The meaning of any colour is always somewhat dependant on culture and also a bit subjective. People have life experiences and emotional associations they have built with colours just like smells and shapes, but that being said, there are a number of things that tend to be fairly universal to people or at least to people of a particular cultural group.
I remember reading somewhere (if I could remember where, I would happily include a reference, but I honestly can’t remember) that the combination of yellow and red together in a corporate logo for a company like Burger King (Hungry Jack’s here) or MacDonald’s had been chosen because there was clear evidence that those two colours tend to create an unconscious feeling of hunger in people. This could be explained as a response to the fact that in nature, a lot of fruit is this colour when ready to eat.
Another that I read but have no source information for is that in cultures where the people have predominantly light coloured skin, white is often seen as a colour of purity, it evokes ideas of a blank page, or fresh linen, sunlight or freshly fallen snow. It is contrasted against black which is seen as a colour of shadowy hidden things, the colour of ashes and of ink, assuming something was white to begin with, if it has become entirely black, it is now as dirty as it could possibly be.
The flip side of this is that in countries where the predominant skin colour is very dark, the colour black is often seen as a colour of life, with shadows being a place to shelter from the heat of the sun, and white is seen as the colour of bleached bones, the colour of death.
For those who are interested. you can see a great infographic of the different cultural meanings of colours on the link below.
As a designer, I have to be primarily concerned with my own cultural context first, but looking at the differences is good for getting my head outside the box, and also useful when I deal cross-culturally.
Typically in western culture we see red as a colour of passion, fire, blood and danger.
Yellow is usually associated with warmth (like sunlight) and happiness, and when coupled with black in stripes it warns us of danger.

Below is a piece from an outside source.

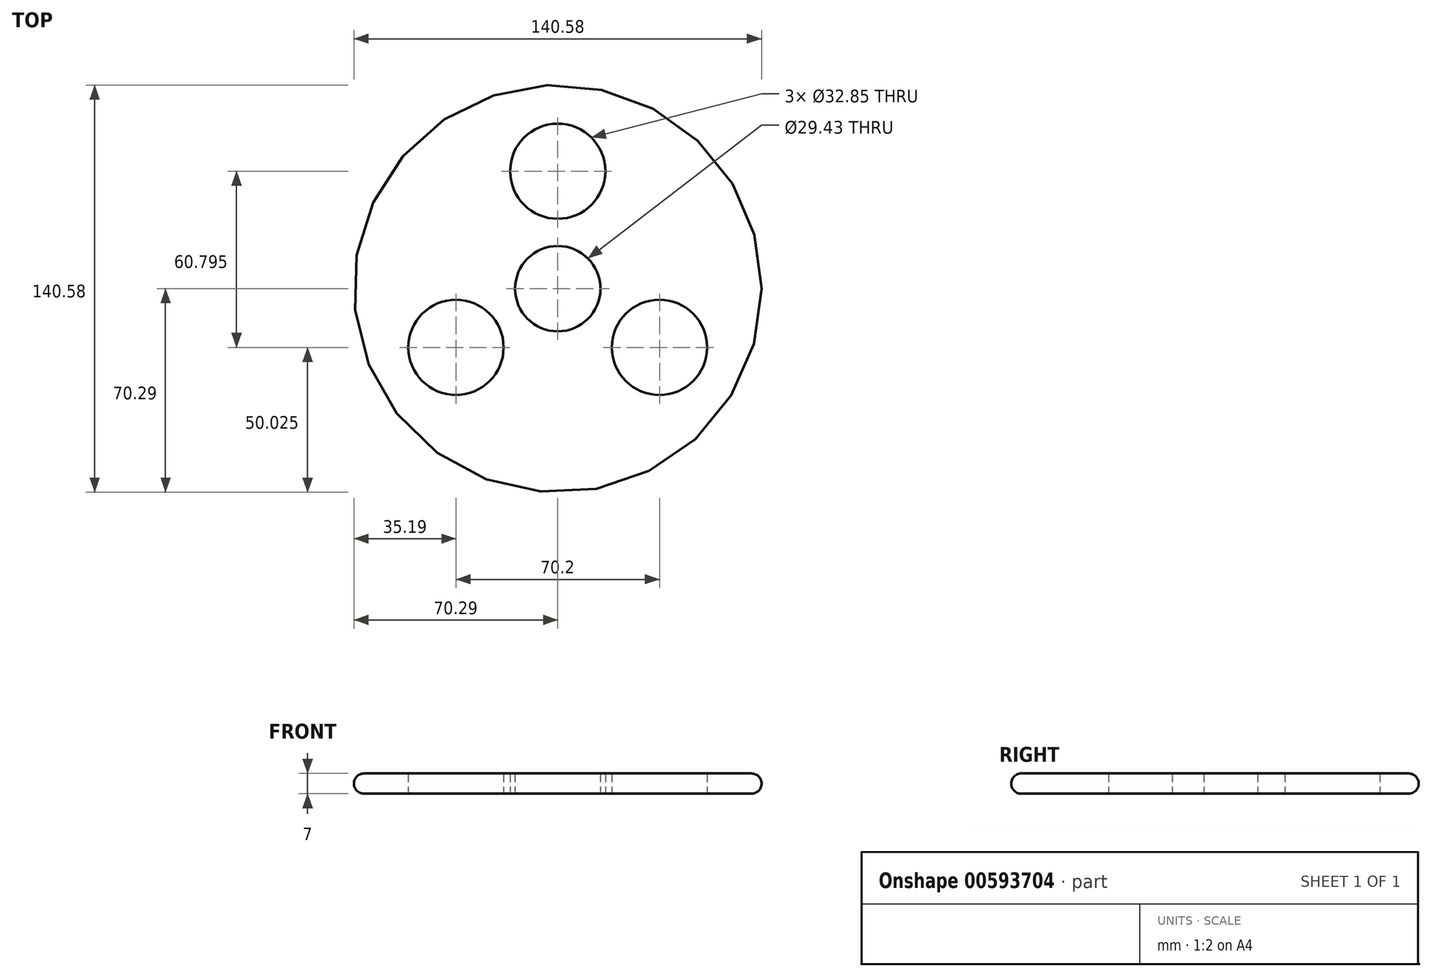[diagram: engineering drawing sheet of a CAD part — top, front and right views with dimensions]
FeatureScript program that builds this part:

Green is generally a cool and fresh colour, the colour of health and nature – grass, vegetables, and trees.
I talked a bit about blue in the previous entry, so I won’t bother to repeat myself.
Purple is a colour we generally associate with richness and royalty.

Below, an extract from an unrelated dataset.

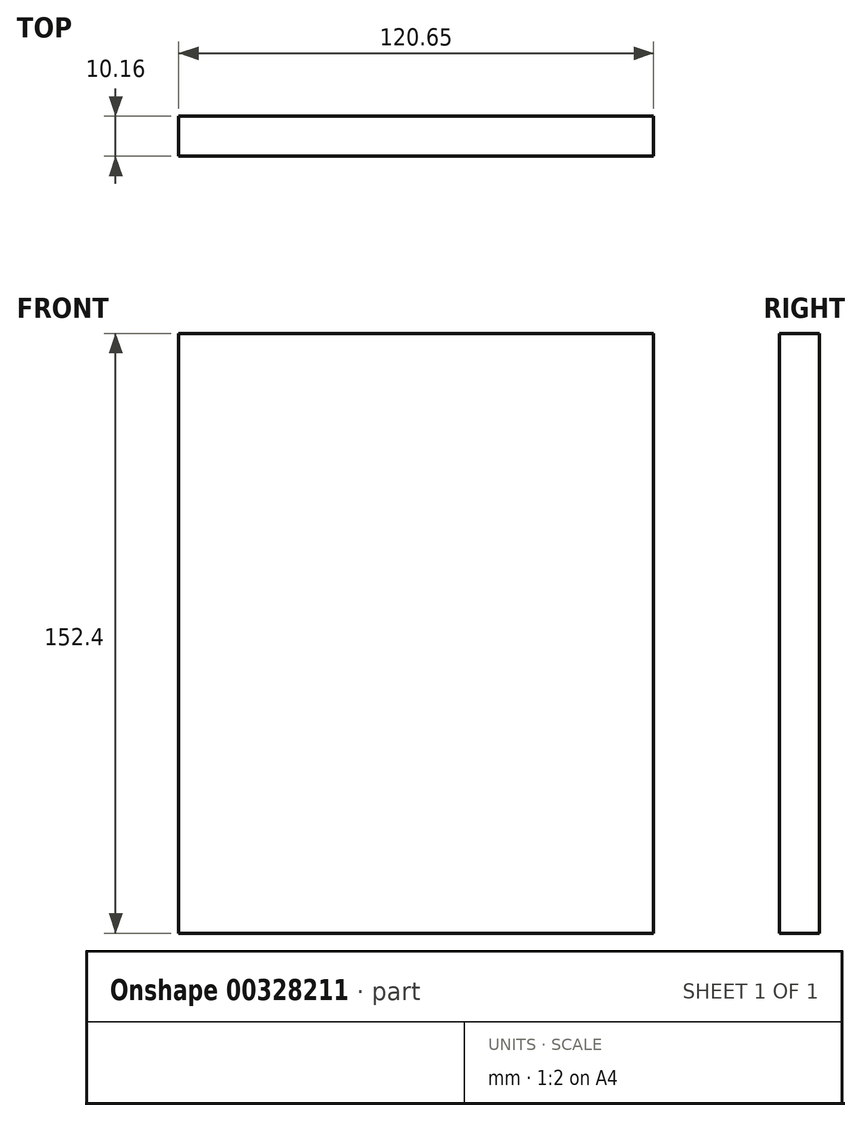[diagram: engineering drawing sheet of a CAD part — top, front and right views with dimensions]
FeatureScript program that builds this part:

Brown is an earthy colour, it is natural as the colour of wood, animal fur and dirt.
Where the primary colours are bright and bold, we also can tint them with white to make them lighter, which makes them less stark, and more gentle, and also potentially more insipid. Shading them with black can have a similar effect of weakening their intensity, but greying them also tends to make them feel less fun.
there is a third option when we pass out of the bold primary and secondary colours (primary = red yellow blue / secondary= green orange purple) and that is tertiary colours. Where you can mix primaries – red and yellow to get secondaries – orange, you can also mix secondaries – orange and purple to get tertiaries – russet.
Tertiary colours are less popular in a lot of logo designs because their meaning and feeling is unclear. They can tend to all just look like variations on brown – which in essence, they are. Tertiary colours have moved in and out of popularity in past years and indeed in past decades, but they rarely make it into corporate logos, although sometimes they make good supporting colour schemes.